The Wikipedia Entry for 'Mitt Romney Dog Incident' Is Incredible
Mitt Romney, a six-foot-two oil slick with teeth, is back on the political scene, running for Orrin Hatch’s Senate seat in Utah. But in my mind, no matter what he does, I will always be thinking of Romney in the context of the 2008 presidential election, when we found out about his dog Seamus.
In the summer of 2007, The Boston Globe published “Journeys of a shared life,” by Neil Swidey and Stephanie Ebbert, the kind of “humanizing” profile we always see when a new election cycle kicks into full-gear. The story included what must have initially seemed like an anecdote that spoke to Romney’s character, but would actually come to dog his political career and invade the deepest recesses of America’s consciousness for all eternity:
Before beginning the drive, Mitt Romney put Seamus, the family’s hulking Irish setter, in a dog carrier and attached it to the station wagon’s roof rack. He’d built a windshield for the carrier, to make the ride more comfortable for the dog.
Then Romney put his boys on notice: He would be making predetermined stops for gas, and that was it.
The ride was largely what you’d expect with five brothers, ages 13 and under, packed into a wagon they called the ‘’white whale.’’
As the oldest son, Tagg Romney commandeered the way-back of the wagon, keeping his eyes fixed out the rear window, where he glimpsed the first sign of trouble. ‘’Dad!’’ he yelled. ‘’Gross!’’ A brown liquid was dripping down the back window, payback from an Irish setter who’d been riding on the roof in the wind for hours.
As the rest of the boys joined in the howls of disgust, Romney coolly pulled off the highway and into a service station. There, he borrowed a hose, washed down Seamus and the car, then hopped back onto the highway. It was a tiny preview of a trait he would grow famous for in business: emotion-free crisis management.
You are certainly free to think that the takeaway from Romney’s handling of this little bout of canine gastric imbalance is his “emotion-free crisis management,” but it does not change the fact that Mitt Romney put his dog on the roof of his car and then the dog shit so much that it rained down like hellfire around the Romney children. Ethics of making your dog riding on the roof of your car aside, it is funny, to me at least, to hear about this shit.

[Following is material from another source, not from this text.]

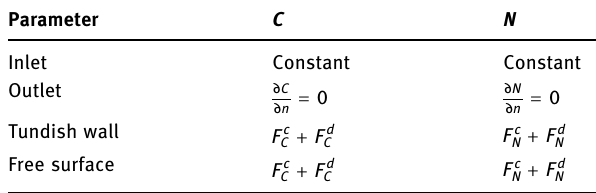
Table 3: Boundary conditions of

That is what most people remember about the Seamus story, including myself—until recently. Knowing that our man Mitt was back in the news, and being the dedicated journalist and editor that I am, I sought to refresh myself on the details and contours of this story. This lead me to the Wikipedia entry for “Mitt Romney dog incident,” a truly incredible document of depravity, political myopia, and rudeness.
One consequence of a resource like Wikipedia is, that in attempting to write in affectless prose, the internet’s encyclopedia can come across as more sardonic and deadpan than anyone probably intends. I don’t know if it’s just because my mind has been raided of its sanity by our president’s tweets, but I find Wikipedia’s clinical rendering of this story extremely funny:
In June 1983, the Romney family left their Belmont, Massachusetts home on their way to Romney’s parents’ cottage in Beach O’Pines, Ontario for an annual vacation along the shore of Lake Huron. Seamus rode in a carrier on the roof of the family’s Chevrolet Caprice station wagon for the 12 hour trip. Romney had built a windshield for the carrier to make the ride more comfortable for the dog.[1] During the 650-mile (1,050 km) trip, Seamus got diarrhea. Romney stopped at a gas station to wash the dog, the carrier and the car. With Seamus back in the carrier, the family continued on their way.[1][2]
“During the 650-mile (1,050 km) trip, Seamus got diarrhea.” Did he!